Today I sat in a very good seat to hear Jane Archibald sing and she sang very well. I am a very lucky guy.
She doesn’t need my review to validate her (ha, but then does any artist?). This is a singing actor who’s hit her stride in mid-season, at the top of her game, another Canadian treasure like Virtue & Moir, (to drop the names being spoken with pride over and over today). I don’t know if the template requires it to be a Canadian as their artist in residence, but Archibald is a great ambassador whether she’s singing in Europe or Toronto.
I think it’s accurate to say we’re past the midpoint of Archibald’s year as the first “artist in residence” for the Canadian Opera Company. Last autumn she was Zdenka in Arabella. The Nightingale & Other Short Fables is still to come in the spring season. She’s nearing the end of the run as Konstanze in Abduction from the Seraglio, with a pair of final performances this week.
I love this take-no-prisoners photo from an earlier incarnation of this co-production. Her Toronto version of the aria she sings at this moment is every bit as intense. While you’d never know it from this photo, she was all smiles today, as indeed we were as well, even if she didn’t sing any Mozart.
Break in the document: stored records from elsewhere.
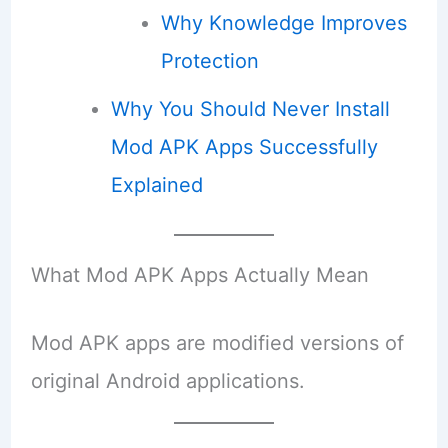
Why Knowledge Improves
Protection
Why You Should Never Install
Mod APK Apps Successfully
Explained
What Mod APK Apps Actually Mean
Mod APK apps are modified versions of
original Android applications.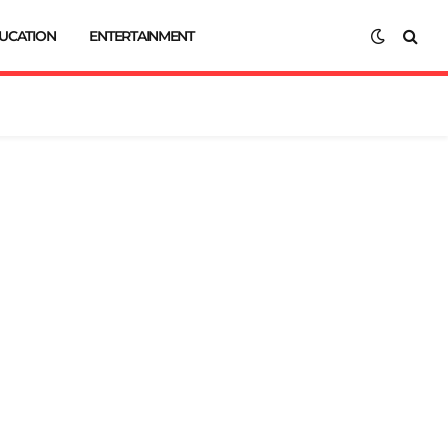
UCATION
ENTERTAINMENT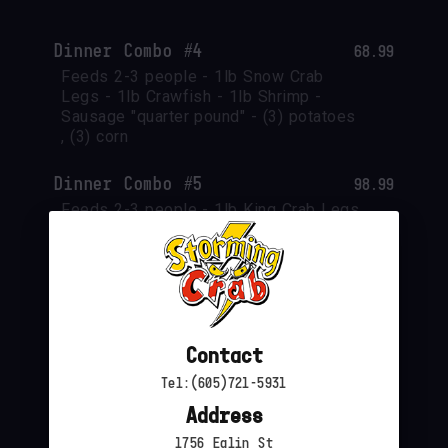
Dinner Combo #4
68.99
Feeds 2-3 people - 1lb Snow Crab 
Legs - 1lb Crawfish - 1lb Shrimp - 
Sausage "quarter pound" - (3) potatoes 
, (3) corn
Dinner Combo #5
98.99
Feeds 2-3 people - 1lb King Crab Legs 
- 1lb Crawfish - 1lb Green Mussels - 
Sausage "quarter pound" - (3) potatoes 
, (3) corn
Dinner Combo #6
54.99
1 lbs shrimp headoff- 1 lbs snow crab 
Contact
legs- 2 corn 2 potato-1/4 lbs sausage
Tel:(605)721-5931
Address
1756 Eglin St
For that you have to come see the opera later this week.

Jane Archibald as Konstanze, in the Opéra de Lyon/COC co-production of Abduction from the Seraglio, 2016 copyright ©Stofleth
If I am correct in my understanding that the artist in residence will mentor the young artists of the Ensemble Studio, today’s noon-hour concert was like a clinic, a masterful display of self-knowledge for singers of any age, in partnership with pianist Liz Upchurch and Dominic Desautels, clarinet.
Archibald told us that the program is one she’d be singing again in Halifax:
- “Sweeter than roses” and “If music be the food of love” by Henry Purcell
- “Pierrot”, “Regret”, and “Apparition” by Claude Debussy
- “Der Hirt auf dem Felsen” by Franz Schubert
- “Ich wollt’ ein Sträusslein binden”, “Säusle, liebe Myrthe!” and “Amor”, by Richard Strauss
It’s a rich hour of singing demanding a great deal of the pianist, and in the Schubert, of the clarinet as well.
We’ve heard Archibald in Toronto in some of these guises. The German repertoire seems especially congenial, whether we look far back to her COC Zerbinetta in 2011 or to this autumn in Arabella. The Strauss songs are full of coloratura fireworks that Archibald pops with stunning ease. When she’s singing this rep it’s as though she’s totally at home, and having a great time. And how wonderful that we get to share in that pleasure.
There’s an old saying that comes to mind, perversely. “Do what you love and the money will follow”. The saying is really about finding a career, but I think it could apply to singing and repertoire. How often have you seen a concert where the artist seems to be fighting the repertoire, singing an aria or playing a sonata that was perhaps chosen for them or maybe a case of wishful thinking? There is a real tao of music that comes into play when one really pays attention, both to the comfort / discomfort of your body & your instrument as well as the visible comfort / discomfort of your audience. Archibald sang music well-suited to her voice, some very difficult material that seemed easy.
While the Schubert is a more conservative exercise than the Strauss songs, we are still in the realm of beautiful sound that emerges organically from the singer. It’s a song with great leaps —not just big intervals such as ascending ninths or descending tenths—but also huge arcing arpeggios, and a delightful call-and-response dialogue with the clarinet. This relatively early attempt at the romantic sublime leads to a charming affirmation of spring-time, that Archibald joyfully seized in the blush of the warmest day so far in 2018. But it would be great February programming even if we had to endure snow instead, as the song is all about the dream.
There’s nothing easy in this program, though. The Debussy songs are especially challenging for the piano, played with wonderful subtlety by Upchurch. While Archibald barnstorms up and down, dazzling, Upchurch kept it light as quicksilver. And to begin, the Purcell songs showed us that Archibald was ready, soft but intensely committed from the first note. As an encore we were given a gently intimate “Du bist die Ruh”.
It was a pleasure observing the body language, as Archibald sang for the most part in two positions. In her softest moments she’d lean her weight onto her right hand that held fast to the piano, while angling over about 30 degrees from upright, as though the music was singing her rather than the other way around: ecstatic and gentle music-making. And then purposefully she’d stand straight and tall gesturing before her as she sang coloratura. Again there’s no sign she ever sings off pitch, her intentions clear in her mind. She knows where she wants the voice to go: and it goes.
Archibald has two performances left as Konstanze this week, and then in April – May, we get The Nightingale & Other Short Fables.

Soprano Jane Archibald (photo: Kevin Lloyd).